#### [Task instructions]
According to the court order, in which prison is the plaintiff held?

#### [Extract]
* * * *
UNITED STATES DISTRICT COURT EASTERN DISTRICT OF WISCONSIN ______________________________________________________________________________ LADARIUS D. MCGHEE,
Plaintiff, v. Case No. 25-cv-1292-pp
JEROME A KONKEL, et al.,
Defendants. ______________________________________________________________________________
ORDER DISMISSING CASE FOR FAILURE TO STATE A CLAIM ______________________________________________________________________________
On August 27, 2025, plaintiff Ladarius D. McGhee, who is incarcerated at Waupun Correctional Institution and is representing himself, filed a complaint alleging that the defendants violated his civil rights. The same day, the clerk of court’s office sent the plaintiff a letter requiring that within twenty-one days he must either pay the $405 filing fee or file a request for leave to proceed without prepaying that fee (along with a certified copy of his institutional trust account statement for the past six months and a signed magistrate judge consent form). Dkt. No. 2. The letter warned the plaintiff that if he did not do one or the other of these things, it could result in dismissal of his case. Id. The clerk’s office sent the letter to the plaintiff at Waupun Correctional Institution, where the Department of Corrections Offender Locator indicates the plaintiff has been housed since February 12, 2025. https:// appsdoc.wi.gov/lop/details/detail (McGhee, Ladarius D., DOC register no. 00618229). The letter has not been returned to the court as undeliverable, and the court has no reason to believe that the plaintiff did not receive the letter. The twenty-one day deadline (September 17, 2025) has passed, and the court has not received either the filing fee or a motion for leave to proceed without paying it. Nor has the court heard from the plaintiff since he filed this lawsuit nearly two months ago. The plaintiff’s failure to comply with court
orders is grounds for the court to dismiss this lawsuit without prejudice. See Civil Local Rule 41(c) (E.D. Wis.) (“Whenever it appears to the Court that the plaintiff is not diligently prosecuting the action . . . the Court may enter an order of dismissal with or without prejudice.”). Further, after screening the complaint as required under 28 U.S.C. §1915A(a), the court has determined that it does not state a claim. The court will dismiss this case and order the plaintiff to pay the full $405 filing fee over time in the manner explained at the end of this order.
* * * *
[Stored data entries]
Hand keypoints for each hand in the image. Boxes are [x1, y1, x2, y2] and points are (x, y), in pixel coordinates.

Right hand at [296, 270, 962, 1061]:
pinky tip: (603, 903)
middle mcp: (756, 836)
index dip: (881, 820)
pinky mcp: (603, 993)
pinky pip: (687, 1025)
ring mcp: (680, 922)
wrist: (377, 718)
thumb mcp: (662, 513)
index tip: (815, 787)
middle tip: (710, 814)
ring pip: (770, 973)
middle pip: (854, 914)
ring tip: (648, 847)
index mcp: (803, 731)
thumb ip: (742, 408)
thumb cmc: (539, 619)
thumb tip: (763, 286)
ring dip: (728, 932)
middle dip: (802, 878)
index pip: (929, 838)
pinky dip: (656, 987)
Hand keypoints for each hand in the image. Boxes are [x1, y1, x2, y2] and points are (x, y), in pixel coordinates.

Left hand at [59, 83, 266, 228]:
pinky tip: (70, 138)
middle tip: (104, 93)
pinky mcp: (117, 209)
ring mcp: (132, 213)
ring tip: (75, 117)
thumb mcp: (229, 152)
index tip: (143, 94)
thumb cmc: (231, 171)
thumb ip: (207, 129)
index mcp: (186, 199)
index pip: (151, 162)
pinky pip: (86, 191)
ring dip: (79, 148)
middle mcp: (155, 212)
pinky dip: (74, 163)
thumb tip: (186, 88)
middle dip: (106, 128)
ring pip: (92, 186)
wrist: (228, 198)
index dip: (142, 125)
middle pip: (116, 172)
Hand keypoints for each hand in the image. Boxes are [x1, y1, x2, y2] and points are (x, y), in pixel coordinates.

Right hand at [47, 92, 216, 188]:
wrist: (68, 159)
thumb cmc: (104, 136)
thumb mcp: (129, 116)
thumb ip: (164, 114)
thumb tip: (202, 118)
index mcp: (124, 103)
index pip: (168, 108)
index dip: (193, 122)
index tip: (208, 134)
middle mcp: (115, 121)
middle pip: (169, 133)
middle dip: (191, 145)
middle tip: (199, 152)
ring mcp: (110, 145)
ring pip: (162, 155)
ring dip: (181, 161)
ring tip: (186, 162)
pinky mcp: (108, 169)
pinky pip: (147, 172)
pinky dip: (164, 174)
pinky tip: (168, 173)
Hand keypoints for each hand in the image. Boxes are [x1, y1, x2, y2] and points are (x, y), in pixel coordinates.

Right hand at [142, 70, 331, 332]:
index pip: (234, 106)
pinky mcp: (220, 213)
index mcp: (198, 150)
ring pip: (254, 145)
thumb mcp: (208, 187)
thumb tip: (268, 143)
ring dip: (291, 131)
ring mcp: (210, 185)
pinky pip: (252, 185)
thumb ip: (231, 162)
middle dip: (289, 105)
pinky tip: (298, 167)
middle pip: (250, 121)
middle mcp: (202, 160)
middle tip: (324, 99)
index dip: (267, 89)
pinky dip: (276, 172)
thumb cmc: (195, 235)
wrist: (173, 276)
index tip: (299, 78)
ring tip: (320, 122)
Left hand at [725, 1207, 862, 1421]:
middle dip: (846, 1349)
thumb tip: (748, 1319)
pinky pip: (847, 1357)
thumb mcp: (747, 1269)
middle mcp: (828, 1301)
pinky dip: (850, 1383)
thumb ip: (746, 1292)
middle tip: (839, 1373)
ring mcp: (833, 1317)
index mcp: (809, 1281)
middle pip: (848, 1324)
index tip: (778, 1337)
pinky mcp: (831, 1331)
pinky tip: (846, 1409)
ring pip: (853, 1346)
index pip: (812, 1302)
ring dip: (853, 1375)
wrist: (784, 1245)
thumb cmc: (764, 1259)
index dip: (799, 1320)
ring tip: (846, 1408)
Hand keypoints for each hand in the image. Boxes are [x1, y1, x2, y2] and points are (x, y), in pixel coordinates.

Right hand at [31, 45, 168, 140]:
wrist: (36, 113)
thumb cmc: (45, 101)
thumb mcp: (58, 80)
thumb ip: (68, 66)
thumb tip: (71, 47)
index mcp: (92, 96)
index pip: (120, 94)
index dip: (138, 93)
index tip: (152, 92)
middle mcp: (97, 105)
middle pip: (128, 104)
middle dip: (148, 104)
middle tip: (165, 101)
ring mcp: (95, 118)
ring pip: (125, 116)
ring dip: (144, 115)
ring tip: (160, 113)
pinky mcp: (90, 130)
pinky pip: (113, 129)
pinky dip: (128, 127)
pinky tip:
* * * *
#### [Response to this task]
Waupun Correctional Institution